Existem dois tipos de pessoas no mundo: as que gostam do Rambo e as que gostam do Rocky. É possível gostar de ambas as personagens que imortalizaram Sylvester Stallone nos anos 80, mas toda a gente preferirá sempre um ao outro. É como os Stones e os Beatles. Ou se prefere o pugilista que acabou com a Guerra Fria sozinho ao derrotar Ivan Drago ou se prefere o Boina Verde que derrotou os soviéticos no Afeganistão ao lado dos talibans. Gostar dos dois por igual é que é impossível.
No entanto, a primeira vez que ouvimos falar de John Rambo ele era ainda muito diferente do herói de direita, que fez as delícias de Ronald Reagan. Rambo era um soldado de elite, especialista em guerrilha e o último sobrevivente do seu esquadrão, que nos foi apresentado a deambular pelos Estados Unidos, sem trabalho e com problemas de readaptação. Por azar, vai parar a um vilarejo pertinentemente chamado Hope, que de tolerante tem muito pouco. E depois de ser pressionado pelo xerife local e os seus homens, Rambo perde as estribeiras e foge da prisão, mobilizando homens e meios num jogo do rato e do gato de grandes proporções.

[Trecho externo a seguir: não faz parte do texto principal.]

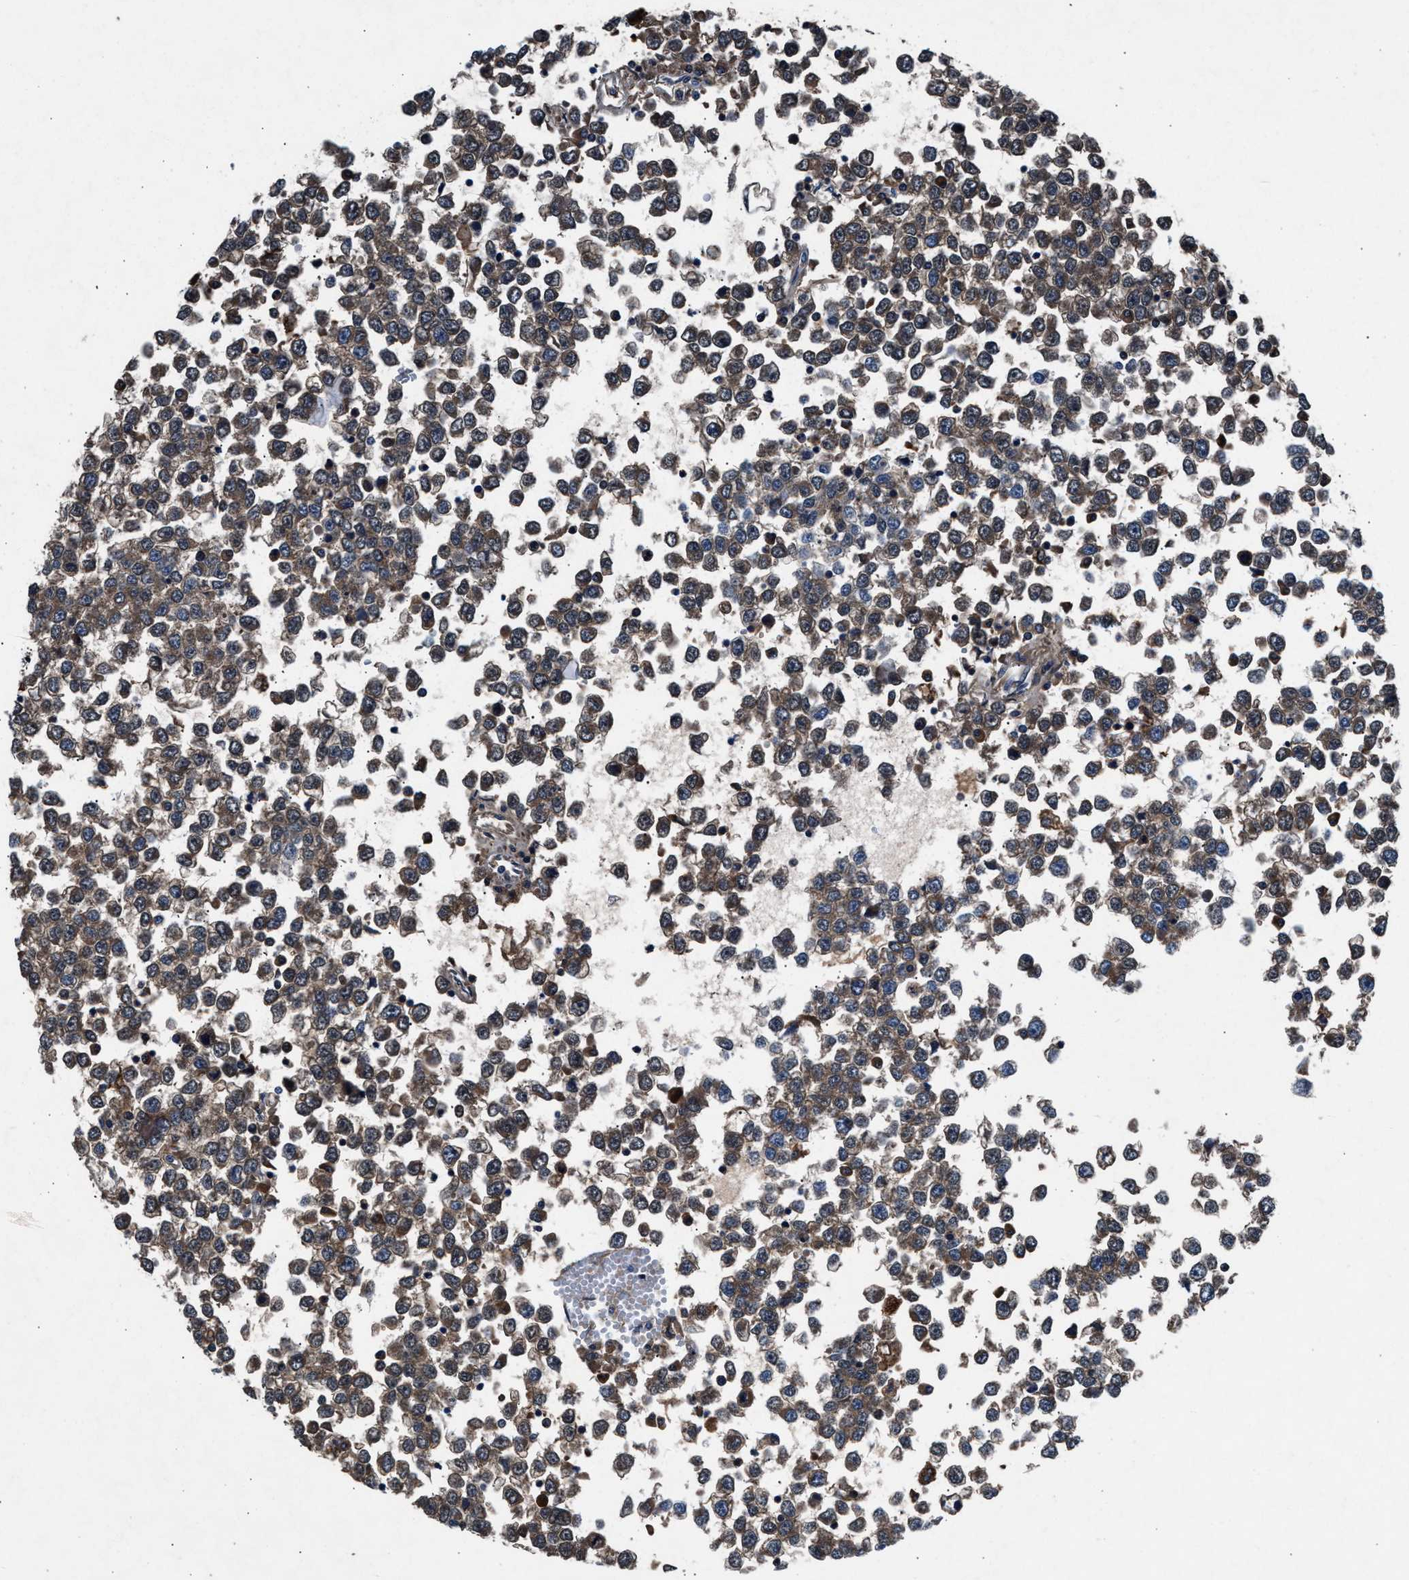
{"staining": {"intensity": "weak", "quantity": ">75%", "location": "cytoplasmic/membranous"}, "tissue": "testis cancer", "cell_type": "Tumor cells", "image_type": "cancer", "snomed": [{"axis": "morphology", "description": "Seminoma, NOS"}, {"axis": "topography", "description": "Testis"}], "caption": "DAB immunohistochemical staining of testis cancer shows weak cytoplasmic/membranous protein staining in about >75% of tumor cells.", "gene": "FAM221A", "patient": {"sex": "male", "age": 65}}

Fugindo para o meio do mato, onde é o seu habitat natural, armado só com um facalhão – e que se tornou conhecido como “faca à Rambo”, tamanha é a dimensão iconoclasta do filme -, Rambo faz um poncho de serrapilheira e mete uma fita na cabeça, numa afirmação de estilo que se tornaria na sua imagem de marca nos próximos filmes. E, depois, Rambo: A Fúria do Herói é um dos melhores survivors movies de sempre. Primeiro porque o Rambo de Stallone dá o corpo ao manifesto, como um animal acorraçado mas extremamente perigoso; e, depois, porque Rambo: A Fúria do Herói é extremamemte realista, sem fogo-de-artíficio exagerado como qualquer blockbuster do género. Lembram-se de Fim-de-semana Alucinante? É ainda pior.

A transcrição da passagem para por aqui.